• WHAT YOU ARE ASKED TO DO: Copy each of the lines below word for word, keeping their original order. Leave out the pictures.

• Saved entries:
──────────────────────────────

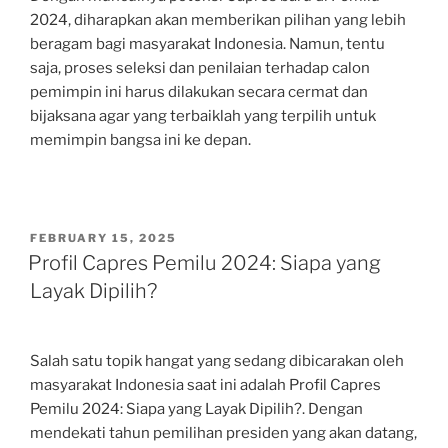
2024, diharapkan akan memberikan pilihan yang lebih
beragam bagi masyarakat Indonesia. Namun, tentu
saja, proses seleksi dan penilaian terhadap calon
pemimpin ini harus dilakukan secara cermat dan
bijaksana agar yang terbaiklah yang terpilih untuk
memimpin bangsa ini ke depan.
POSTED
FEBRUARY 15, 2025
ON
Profil Capres Pemilu 2024: Siapa yang
Layak Dipilih?
Salah satu topik hangat yang sedang dibicarakan oleh
masyarakat Indonesia saat ini adalah Profil Capres
Pemilu 2024: Siapa yang Layak Dipilih?. Dengan
mendekati tahun pemilihan presiden yang akan datang,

──────────────────────────────

• RESPONSE:
2024, diharapkan akan memberikan pilihan yang lebih
beragam bagi masyarakat Indonesia. Namun, tentu
saja, proses seleksi dan penilaian terhadap calon
pemimpin ini harus dilakukan secara cermat dan
bijaksana agar yang terbaiklah yang terpilih untuk
memimpin bangsa ini ke depan.
POSTED
FEBRUARY 15, 2025
ON
Profil Capres Pemilu 2024: Siapa yang
Layak Dipilih?
Salah satu topik hangat yang sedang dibicarakan oleh
masyarakat Indonesia saat ini adalah Profil Capres
Pemilu 2024: Siapa yang Layak Dipilih?. Dengan
mendekati tahun pemilihan presiden yang akan datang,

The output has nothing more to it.